XDuce Managed IT and Cybersecurity was recently highlighted in ChannelPro Network for its perspective on a growing blind spot in organizational security: new hires.
Most companies think cybersecurity awareness begins on Day 1. In reality, risk often begins earlier.
Today’s attackers pay attention to signals like job announcements and onboarding timelines. New employees, eager to perform and unfamiliar with internal processes, are prime targets for social engineering. The gap between offer acceptance and first-day training creates a window where expectations are unclear, and that’s exactly where attackers operate.

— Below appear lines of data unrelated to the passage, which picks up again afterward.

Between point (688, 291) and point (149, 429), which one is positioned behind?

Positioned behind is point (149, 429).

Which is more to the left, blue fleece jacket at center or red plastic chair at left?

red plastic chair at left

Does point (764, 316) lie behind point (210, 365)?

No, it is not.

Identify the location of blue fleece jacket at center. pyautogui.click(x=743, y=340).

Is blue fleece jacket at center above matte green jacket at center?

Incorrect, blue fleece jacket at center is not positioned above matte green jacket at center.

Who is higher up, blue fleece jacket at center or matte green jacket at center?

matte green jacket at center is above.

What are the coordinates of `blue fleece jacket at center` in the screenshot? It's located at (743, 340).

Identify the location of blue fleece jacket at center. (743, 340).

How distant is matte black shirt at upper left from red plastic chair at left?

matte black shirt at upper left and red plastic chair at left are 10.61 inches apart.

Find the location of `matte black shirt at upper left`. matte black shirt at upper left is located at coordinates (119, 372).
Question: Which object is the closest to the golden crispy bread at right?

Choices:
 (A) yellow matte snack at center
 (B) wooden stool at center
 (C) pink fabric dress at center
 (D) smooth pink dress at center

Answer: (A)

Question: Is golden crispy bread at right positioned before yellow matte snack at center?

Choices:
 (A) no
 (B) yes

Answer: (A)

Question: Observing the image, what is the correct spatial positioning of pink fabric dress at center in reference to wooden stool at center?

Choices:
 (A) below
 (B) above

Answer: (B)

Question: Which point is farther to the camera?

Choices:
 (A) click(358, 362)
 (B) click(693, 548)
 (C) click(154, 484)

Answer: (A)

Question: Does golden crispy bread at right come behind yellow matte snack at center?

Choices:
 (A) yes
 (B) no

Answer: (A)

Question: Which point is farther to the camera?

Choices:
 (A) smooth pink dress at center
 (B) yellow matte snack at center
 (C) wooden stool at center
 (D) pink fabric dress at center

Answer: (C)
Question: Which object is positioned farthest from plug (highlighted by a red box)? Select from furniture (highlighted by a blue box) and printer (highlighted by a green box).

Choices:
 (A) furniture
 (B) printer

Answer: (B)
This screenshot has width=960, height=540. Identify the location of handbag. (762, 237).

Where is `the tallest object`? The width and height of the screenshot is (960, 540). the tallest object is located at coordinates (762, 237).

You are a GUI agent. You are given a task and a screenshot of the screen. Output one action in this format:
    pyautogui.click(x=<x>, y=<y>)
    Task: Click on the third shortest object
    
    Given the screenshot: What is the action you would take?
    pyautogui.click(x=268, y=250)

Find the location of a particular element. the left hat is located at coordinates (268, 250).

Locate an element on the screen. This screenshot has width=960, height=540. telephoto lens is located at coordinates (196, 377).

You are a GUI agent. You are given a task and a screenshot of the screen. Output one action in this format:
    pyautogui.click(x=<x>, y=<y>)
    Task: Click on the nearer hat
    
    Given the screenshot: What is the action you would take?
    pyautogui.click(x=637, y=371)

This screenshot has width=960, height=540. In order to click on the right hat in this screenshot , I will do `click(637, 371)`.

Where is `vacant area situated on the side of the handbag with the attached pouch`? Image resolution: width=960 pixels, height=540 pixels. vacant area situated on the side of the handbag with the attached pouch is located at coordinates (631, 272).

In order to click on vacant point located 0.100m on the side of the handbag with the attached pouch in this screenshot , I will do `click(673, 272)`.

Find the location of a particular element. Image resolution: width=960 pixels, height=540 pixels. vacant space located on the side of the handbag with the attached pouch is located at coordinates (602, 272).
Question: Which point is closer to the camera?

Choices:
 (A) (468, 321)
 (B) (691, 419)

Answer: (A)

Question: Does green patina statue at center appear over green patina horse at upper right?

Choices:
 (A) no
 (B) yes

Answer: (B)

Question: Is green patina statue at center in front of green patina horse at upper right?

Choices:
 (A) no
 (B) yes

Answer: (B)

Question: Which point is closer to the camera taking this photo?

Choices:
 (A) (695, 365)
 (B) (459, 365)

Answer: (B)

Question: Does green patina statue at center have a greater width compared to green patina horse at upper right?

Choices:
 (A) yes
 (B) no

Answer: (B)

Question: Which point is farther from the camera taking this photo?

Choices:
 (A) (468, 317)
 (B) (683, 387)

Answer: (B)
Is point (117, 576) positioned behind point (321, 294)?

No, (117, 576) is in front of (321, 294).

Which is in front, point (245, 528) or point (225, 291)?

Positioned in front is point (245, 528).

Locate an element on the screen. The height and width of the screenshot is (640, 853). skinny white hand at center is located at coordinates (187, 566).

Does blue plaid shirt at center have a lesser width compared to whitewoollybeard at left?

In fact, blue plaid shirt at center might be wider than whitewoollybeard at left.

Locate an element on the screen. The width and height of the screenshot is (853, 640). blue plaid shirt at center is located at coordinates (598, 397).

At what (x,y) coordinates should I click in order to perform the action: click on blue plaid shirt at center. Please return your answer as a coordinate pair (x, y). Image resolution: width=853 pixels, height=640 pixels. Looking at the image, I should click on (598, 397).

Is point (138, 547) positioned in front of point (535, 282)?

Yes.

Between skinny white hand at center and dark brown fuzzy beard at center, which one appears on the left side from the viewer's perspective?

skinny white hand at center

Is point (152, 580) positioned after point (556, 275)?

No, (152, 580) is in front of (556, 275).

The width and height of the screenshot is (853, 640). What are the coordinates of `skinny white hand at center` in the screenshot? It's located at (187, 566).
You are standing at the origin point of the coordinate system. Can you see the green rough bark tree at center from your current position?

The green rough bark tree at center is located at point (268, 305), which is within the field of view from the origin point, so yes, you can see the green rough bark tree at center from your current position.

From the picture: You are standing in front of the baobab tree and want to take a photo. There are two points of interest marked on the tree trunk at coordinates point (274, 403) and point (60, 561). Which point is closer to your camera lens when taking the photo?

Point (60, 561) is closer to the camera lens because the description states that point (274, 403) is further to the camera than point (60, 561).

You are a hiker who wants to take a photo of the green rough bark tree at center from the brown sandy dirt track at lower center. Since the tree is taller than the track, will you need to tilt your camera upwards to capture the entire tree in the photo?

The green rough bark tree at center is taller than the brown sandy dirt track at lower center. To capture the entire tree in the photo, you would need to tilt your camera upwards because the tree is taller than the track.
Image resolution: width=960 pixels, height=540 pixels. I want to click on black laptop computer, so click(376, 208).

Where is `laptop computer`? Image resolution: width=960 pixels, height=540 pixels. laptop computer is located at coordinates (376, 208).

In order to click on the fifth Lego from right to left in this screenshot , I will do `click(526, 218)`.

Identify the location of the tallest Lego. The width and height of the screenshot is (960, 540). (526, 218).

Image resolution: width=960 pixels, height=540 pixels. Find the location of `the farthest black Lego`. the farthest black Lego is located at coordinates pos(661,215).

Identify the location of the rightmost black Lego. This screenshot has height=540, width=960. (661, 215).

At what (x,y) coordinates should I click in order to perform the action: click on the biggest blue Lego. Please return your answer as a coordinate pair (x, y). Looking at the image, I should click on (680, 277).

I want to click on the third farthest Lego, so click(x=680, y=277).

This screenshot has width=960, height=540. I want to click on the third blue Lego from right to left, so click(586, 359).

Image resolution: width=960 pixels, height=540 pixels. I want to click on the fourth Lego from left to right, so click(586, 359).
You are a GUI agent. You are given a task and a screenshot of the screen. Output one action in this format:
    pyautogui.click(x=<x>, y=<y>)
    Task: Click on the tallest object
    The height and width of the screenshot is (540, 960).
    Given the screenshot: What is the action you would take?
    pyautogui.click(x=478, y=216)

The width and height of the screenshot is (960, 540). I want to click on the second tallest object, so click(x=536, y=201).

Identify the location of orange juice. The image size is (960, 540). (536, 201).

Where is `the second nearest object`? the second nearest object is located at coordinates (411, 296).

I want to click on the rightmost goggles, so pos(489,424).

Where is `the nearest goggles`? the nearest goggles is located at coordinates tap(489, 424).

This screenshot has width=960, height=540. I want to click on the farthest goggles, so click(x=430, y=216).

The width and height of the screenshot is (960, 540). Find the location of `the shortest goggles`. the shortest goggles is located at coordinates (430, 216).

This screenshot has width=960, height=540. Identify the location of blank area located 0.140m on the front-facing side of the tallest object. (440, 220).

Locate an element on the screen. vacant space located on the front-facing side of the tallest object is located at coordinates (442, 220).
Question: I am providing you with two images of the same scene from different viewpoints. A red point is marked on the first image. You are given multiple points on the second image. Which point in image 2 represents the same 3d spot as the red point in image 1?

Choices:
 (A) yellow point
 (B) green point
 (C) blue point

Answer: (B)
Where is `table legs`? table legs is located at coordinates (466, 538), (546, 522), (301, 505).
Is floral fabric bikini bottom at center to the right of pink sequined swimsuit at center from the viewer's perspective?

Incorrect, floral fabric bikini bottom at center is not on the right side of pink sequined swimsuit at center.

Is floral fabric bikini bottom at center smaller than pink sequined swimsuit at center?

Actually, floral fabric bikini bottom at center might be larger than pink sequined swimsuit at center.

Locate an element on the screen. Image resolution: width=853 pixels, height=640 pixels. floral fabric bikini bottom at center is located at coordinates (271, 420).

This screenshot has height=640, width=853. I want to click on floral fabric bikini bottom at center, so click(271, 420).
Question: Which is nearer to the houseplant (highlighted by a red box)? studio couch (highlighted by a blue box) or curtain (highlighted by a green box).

The opportunity? Close the gap before it opens.
A simple pre-boarding approach, setting clear expectations around communication, approvals, and common scams, can dramatically reduce early-stage risk. When new hires know what “normal” looks like, they’re far more likely to recognize what isn’t.
There’s also a broader takeaway for organizations: many security breakdowns aren’t due to missing tools, but unclear processes. Defining how requests are handled, who authorizes decisions, and where communication should occur helps remove ambiguity, the foundation of most attacks.
For MSPs and IT leaders, this is a chance to shift from reactive training to proactive risk reduction. By engaging earlier in the employee lifecycle, cybersecurity becomes part of the culture, not just a compliance exercise.
If cybersecurity starts on Day 1, it’s already late.